Laurin Söding, Ruben Bartel, Philipp Mertsch

Modern astrophysical surveys have produced a wealth of data on the positions and velocities of stars in the Milky Way with varying accuracies. An ever-increasing detail in observational data calls for more complex physical models and in turn more sophisticated statistical methods to extract information. We perform a vertical Jeans analysis, including a local approximation of the tilt term, using a sample of $200\,000$ K-dwarf stars from the Gaia DR3 catalogue.

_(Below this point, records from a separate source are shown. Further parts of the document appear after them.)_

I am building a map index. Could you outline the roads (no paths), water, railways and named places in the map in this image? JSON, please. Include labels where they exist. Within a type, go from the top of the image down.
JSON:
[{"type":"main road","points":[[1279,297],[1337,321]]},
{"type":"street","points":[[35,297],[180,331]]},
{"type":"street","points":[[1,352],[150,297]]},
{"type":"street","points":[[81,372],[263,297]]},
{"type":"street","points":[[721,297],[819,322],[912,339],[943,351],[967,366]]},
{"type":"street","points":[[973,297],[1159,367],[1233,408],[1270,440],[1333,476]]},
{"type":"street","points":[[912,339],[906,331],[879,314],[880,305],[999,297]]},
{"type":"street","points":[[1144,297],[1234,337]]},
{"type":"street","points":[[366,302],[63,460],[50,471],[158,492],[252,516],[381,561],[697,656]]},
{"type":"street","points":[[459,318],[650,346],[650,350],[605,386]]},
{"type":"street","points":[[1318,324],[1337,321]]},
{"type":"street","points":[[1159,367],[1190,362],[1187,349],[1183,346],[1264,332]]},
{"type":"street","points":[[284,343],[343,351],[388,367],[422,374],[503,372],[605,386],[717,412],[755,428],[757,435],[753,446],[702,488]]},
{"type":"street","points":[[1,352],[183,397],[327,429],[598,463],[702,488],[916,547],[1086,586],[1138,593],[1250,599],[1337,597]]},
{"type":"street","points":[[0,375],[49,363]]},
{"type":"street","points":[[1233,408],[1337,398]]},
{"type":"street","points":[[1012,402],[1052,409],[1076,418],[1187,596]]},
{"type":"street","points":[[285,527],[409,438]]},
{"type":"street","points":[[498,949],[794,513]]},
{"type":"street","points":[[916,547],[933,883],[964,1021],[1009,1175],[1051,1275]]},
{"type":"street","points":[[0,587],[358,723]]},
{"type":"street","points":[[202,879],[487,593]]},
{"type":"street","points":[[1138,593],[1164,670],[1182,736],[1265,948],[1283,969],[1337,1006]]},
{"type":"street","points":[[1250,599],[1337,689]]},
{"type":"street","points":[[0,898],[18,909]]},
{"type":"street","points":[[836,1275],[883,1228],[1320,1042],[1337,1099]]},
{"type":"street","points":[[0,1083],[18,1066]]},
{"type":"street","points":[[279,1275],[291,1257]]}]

After combination with the Survey-of-Surveys (SoS) catalogue, $160\,888$ of those have radial velocity measurements. We use Gaussian processes as priors for the covariance matrix of radial and vertical velocities. Joint inference of the posterior distribution of the local dark matter density and the velocity moments is performed using geometric variational inference. We find a local dark matter density of ${\rho_\mathrm{dm} = 0.0131 \pm 0.0041\, \mathrm{M}_\odot\,\mathrm{pc}^{-3} = 0.50 \pm 0.15\, \mathrm{GeV}\,\mathrm{cm}^{-3}}$ at the Sun's position, which is in agreement with most other recent analyses. By comparing a ($z$-dependent) Gaussian process prior with a ($z$-independent) scalar prior for the tilt term, we quantify its impact on estimates of the local dark matter density and argue that careful modelling is required to mitigate systematic biases.